Per poter organizzare tutti gli “steps” dello screening devono essere disponibili tutte le risorse necessarie a completarlo: I° livello (Screening delle otoemissioni al nido), II° livello (esame ABR), III° livello (esame ASSR ed impedenzometria).
E’ necessario sensibilizzare la comunita’ sia fuori che in Ospedale, con ogni forma di pubblicita’ (giornali, radio, televisione locale). Contattare Medici di famiglia, ostetrici e pediatri del territorio; organizzare conferenze divulgative, incontri con le future madri, coinvolgere in Ospedale ostetrici, pediatri, neonatologi, vigilatrici d’infanzia, ausiliari.
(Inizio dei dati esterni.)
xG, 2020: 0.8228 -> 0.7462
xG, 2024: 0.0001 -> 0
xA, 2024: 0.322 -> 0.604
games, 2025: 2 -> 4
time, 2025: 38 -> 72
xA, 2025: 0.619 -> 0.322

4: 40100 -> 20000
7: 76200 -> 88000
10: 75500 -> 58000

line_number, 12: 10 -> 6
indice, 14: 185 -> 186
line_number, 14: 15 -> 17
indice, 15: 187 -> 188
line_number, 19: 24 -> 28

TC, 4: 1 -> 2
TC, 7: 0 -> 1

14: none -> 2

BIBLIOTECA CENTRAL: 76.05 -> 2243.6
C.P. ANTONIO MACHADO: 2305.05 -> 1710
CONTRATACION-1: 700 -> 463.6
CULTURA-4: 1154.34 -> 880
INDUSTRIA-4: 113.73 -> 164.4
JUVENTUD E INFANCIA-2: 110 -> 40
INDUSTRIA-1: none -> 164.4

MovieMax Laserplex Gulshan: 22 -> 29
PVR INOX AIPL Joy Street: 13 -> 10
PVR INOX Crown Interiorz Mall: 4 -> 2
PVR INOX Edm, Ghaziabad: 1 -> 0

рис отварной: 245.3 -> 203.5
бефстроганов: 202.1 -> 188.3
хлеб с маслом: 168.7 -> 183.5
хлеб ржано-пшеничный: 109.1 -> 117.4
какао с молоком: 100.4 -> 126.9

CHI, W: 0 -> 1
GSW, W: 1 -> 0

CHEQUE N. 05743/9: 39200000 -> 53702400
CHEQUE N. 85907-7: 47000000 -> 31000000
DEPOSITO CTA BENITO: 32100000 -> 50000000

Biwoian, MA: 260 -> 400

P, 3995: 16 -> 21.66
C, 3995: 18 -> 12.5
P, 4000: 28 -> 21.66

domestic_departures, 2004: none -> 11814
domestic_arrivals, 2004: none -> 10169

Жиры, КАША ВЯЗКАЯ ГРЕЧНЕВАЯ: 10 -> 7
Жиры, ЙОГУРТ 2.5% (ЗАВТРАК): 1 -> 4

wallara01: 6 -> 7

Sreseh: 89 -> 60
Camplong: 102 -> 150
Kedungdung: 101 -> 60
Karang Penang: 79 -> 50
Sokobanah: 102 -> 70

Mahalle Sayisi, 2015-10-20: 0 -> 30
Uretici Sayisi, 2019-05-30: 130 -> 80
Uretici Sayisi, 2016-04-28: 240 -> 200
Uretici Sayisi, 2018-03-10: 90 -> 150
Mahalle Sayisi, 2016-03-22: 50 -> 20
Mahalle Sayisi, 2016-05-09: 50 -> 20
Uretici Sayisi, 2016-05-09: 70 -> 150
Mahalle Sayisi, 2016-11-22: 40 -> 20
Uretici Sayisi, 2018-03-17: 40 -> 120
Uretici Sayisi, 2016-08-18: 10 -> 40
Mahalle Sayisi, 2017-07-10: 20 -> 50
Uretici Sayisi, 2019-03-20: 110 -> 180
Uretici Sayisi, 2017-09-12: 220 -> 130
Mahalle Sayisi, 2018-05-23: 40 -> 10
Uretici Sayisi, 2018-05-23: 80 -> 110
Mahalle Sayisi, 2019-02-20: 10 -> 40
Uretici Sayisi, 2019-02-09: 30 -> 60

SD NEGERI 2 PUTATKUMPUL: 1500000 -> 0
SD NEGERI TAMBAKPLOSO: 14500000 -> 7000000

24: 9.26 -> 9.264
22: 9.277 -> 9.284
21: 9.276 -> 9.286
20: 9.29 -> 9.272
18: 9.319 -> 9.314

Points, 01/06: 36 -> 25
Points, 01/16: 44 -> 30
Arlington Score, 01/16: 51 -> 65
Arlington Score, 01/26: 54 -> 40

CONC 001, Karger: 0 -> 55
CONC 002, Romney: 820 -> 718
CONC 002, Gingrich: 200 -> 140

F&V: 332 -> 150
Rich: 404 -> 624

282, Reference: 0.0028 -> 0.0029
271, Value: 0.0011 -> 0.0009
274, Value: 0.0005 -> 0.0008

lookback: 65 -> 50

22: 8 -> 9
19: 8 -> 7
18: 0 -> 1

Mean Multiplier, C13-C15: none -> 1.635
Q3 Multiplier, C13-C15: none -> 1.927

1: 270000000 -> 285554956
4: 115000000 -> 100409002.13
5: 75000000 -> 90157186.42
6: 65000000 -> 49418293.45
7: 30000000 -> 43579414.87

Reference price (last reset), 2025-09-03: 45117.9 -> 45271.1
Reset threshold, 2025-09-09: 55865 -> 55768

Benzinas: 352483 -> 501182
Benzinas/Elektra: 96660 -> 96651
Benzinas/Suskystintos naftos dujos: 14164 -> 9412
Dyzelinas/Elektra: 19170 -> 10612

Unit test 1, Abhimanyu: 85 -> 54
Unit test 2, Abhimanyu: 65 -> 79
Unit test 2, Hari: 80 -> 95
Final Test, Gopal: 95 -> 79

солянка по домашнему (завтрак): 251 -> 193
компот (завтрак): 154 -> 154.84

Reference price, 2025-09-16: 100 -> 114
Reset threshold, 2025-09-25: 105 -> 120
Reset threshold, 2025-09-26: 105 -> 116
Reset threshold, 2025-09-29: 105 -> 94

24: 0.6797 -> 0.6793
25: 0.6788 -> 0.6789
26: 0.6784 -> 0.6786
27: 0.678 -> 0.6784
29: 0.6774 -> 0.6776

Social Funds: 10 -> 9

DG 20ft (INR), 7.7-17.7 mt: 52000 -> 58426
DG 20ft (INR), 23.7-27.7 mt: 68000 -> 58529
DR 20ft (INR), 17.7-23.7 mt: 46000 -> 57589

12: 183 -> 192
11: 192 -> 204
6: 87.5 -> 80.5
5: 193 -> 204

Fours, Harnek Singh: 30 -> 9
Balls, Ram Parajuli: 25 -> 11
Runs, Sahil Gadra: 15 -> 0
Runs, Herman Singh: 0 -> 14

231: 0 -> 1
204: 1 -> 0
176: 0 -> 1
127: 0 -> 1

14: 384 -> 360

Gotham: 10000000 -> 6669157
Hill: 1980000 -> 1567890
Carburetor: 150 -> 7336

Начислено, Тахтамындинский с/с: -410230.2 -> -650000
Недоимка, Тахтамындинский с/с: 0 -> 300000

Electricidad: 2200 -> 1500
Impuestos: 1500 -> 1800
Gli aspetti positivi di questo test sono rappresentati dalla rapidita’ di esecuzione, dal basso costo, dalla affidabilita’ e dalla scarsa o nulla invasivita’. L’attrezzatura utilizzata e’ poco ingombrante, trasportabile e maneggevole. Lo screening neonatale universale effettuato con le otoemissioni evocate da transiente puo’ diminuire apprezzabilmente l’eta’ di diagnosi delle ipoacusie infantili. L’Accademia Americana di Pediatria ritiene le TEOAE una valida metodica per lo screening uditivo neonatale per l’alta affidabilita’ del test, la scarsa invasivita’, il basso costo, la maneggevolezza. La prevalenza della sordita’ infantile e’ comunque piu’ elevata di quella di altre patologie congenite per le quali i neonati sono gia’ routinariamente sottoposti a screening come ad esempio:
– la fenilchetonuria (1/10.000 nati)
– l’ipotiroidismo congenito (1/3000 nati).
In Italia purtroppo non esiste una specifica legislazione che promuova lo screening uditivo neonatale. La Conferenza Europea sullo Stato dello Screening Uditivo Neonatale (maggio 1998, Milano) promuove ed auspica l’applicazione dello stesso in tutti i Paesi della Comunita’; tale screening e’ obbligatorio negli USA ed e’ stato recentemente adottato dalla Regione Campania in tutti i punti nascita, pubblici e privati, del suo territorio.
In Italia l’eta’ media di diagnosi della sordita’ profonda infantile e’ intorno ai 3 anni; il sospetto nasce spesso dalla constatazione del mancato apprendimento, da parte del bambino, del linguaggio parlato.
La diagnosi precoce, intorno almeno ai 12 mesi di eta’, consente di porre in atto la terapia protesica riabilitativa necessaria a prevenire i conseguenti disturbi del linguaggio.
Si tratta quindi di una prevenzione secondaria, mirata cioe’ ad evitare le conseguenze di una patologia e non di una prevenzione primaria mirata ad evitare la patologia.